European Medicines Agency recommends suspension of marketing authorisation for sibutramine
Weight-loss medicine associated with increased risk of cardiovascular events to be removed from all markets in the European Union
The European Medicines Agency has finalised a safety review of medicines containing sibutramine. The Agency's Committee for Medicinal Products for Human Use (CHMP) concluded that the risks of these medicines are greater than their benefits and recommended the suspension of marketing authorisations for these medicines across the European Union.
Sibutramine-containing medicines are authorised as Reductil, Reduxade and Zelium and other tradenames in the European Union. They are used to promote weight-loss in obese patients and in overweight patients who also have other risk factors such as type-2 diabetes or dyslipidaemia (abnormal levels of fat in their blood), together with diet and exercise.
Doctors should no longer prescribe, and pharmacists should no longer dispense the medicine. Patients currently taking sibutramine should make an appointment with their doctor at the next convenient time to discuss alternative measures to lose weight. Patients who wish to stop treatment before seeing their doctor can do so at any time.
The review was initiated because data from the Sibutramine Cardiovascular Outcome Trial (SCOUT) showed an increased risk of serious, non-fatal cardiovascular events, such as stroke or heart attack, with sibutramine compared with placebo. The SCOUT trial, in which nearly 10,000 patients were enrolled for up to six years, was designed to determine the impact of weight loss with sibutramine on cardiovascular problems in a large group of overweight and obese subjects with known or high risk for cardiovascular disease.

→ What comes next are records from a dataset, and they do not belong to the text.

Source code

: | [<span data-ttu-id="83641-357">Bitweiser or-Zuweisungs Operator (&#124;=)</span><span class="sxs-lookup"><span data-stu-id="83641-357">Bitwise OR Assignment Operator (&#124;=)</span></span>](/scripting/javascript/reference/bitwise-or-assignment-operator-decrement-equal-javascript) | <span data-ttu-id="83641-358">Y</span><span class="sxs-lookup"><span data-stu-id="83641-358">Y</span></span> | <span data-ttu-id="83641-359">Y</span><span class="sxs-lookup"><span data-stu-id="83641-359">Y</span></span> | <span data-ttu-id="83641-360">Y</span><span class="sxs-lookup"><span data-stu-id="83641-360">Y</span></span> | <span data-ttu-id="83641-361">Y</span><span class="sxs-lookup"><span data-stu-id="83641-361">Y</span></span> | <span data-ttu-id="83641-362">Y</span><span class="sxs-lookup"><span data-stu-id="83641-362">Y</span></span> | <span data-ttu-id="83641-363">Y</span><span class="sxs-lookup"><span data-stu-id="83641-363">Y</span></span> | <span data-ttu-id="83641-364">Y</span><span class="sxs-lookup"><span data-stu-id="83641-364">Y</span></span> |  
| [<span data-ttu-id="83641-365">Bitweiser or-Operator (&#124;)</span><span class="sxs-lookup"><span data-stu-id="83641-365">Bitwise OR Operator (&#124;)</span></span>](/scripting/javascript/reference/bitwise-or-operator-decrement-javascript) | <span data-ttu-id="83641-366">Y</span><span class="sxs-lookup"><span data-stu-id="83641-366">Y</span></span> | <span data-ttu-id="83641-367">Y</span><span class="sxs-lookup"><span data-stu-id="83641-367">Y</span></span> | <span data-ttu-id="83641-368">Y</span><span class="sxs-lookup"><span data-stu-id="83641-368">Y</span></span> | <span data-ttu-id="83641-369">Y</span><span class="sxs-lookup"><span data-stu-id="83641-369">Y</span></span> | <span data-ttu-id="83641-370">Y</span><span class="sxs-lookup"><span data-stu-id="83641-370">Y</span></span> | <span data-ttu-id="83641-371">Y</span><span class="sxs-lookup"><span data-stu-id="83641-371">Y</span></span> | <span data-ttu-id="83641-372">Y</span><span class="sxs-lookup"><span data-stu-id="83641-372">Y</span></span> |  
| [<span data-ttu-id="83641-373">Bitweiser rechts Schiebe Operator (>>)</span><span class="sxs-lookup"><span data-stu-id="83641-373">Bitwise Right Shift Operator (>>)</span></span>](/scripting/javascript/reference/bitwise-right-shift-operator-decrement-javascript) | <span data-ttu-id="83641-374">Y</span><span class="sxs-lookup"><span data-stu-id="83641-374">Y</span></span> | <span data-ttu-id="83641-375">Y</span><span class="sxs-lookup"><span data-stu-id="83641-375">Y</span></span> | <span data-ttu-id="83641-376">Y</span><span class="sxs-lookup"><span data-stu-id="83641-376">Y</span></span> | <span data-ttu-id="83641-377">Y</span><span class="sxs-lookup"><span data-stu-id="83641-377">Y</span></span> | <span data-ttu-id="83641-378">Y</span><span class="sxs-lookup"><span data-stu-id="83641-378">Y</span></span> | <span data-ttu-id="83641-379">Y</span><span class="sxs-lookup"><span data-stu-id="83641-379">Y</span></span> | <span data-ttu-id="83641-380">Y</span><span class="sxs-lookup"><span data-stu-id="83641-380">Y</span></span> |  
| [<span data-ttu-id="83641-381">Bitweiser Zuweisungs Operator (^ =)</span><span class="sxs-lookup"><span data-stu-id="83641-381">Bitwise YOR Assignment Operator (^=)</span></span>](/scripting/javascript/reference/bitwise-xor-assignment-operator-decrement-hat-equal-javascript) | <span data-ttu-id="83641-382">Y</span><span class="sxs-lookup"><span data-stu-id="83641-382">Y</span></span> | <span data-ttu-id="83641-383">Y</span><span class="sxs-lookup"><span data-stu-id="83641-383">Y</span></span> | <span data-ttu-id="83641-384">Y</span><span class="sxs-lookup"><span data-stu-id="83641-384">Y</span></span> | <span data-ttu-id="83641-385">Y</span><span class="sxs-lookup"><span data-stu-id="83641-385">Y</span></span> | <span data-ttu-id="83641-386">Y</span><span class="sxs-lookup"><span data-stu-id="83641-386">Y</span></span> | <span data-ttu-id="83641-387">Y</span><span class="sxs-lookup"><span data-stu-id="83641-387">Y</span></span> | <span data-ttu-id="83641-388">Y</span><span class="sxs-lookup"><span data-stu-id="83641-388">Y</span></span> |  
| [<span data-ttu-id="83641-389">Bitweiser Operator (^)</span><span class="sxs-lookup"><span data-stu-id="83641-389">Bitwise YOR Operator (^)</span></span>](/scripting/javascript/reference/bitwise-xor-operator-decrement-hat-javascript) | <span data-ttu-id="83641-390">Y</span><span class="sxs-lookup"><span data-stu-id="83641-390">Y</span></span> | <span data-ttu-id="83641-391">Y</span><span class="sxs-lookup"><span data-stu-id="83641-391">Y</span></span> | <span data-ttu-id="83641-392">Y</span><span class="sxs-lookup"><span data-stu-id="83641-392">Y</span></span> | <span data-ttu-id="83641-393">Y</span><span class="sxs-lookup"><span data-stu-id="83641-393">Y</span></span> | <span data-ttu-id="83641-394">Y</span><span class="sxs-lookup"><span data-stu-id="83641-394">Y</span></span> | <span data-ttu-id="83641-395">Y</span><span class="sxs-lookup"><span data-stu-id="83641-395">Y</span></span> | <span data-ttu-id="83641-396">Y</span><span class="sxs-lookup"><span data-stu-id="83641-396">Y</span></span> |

The CHMP noted that the use of sibutramine was not in accordance with the prescribing information for most of the patients enrolled in the SCOUT study, as sibutramine is contra-indicated in patients with known cardiovascular disease. The treatment duration in the study was also longer than normally recommended. However, because obese and overweight patients are likely to have a higher risk of cardiovascular events, the Committee was of the opinion that the data from the SCOUT are relevant for the use of the medicine in clinical practice.
The Committee also noted that the date from available studies show that the weight loss achieved with sibutramine is modest and may not be maintained after stopping. The CHMP was therefore of the opinion that the benefit of sibutramine as a weight-loss aid do not outweigh the cardiovascular risks.
The Commitee's recommendation for the suspension of the marketing authorisation has now been forwarded to the European Commission for the adoption of a decision.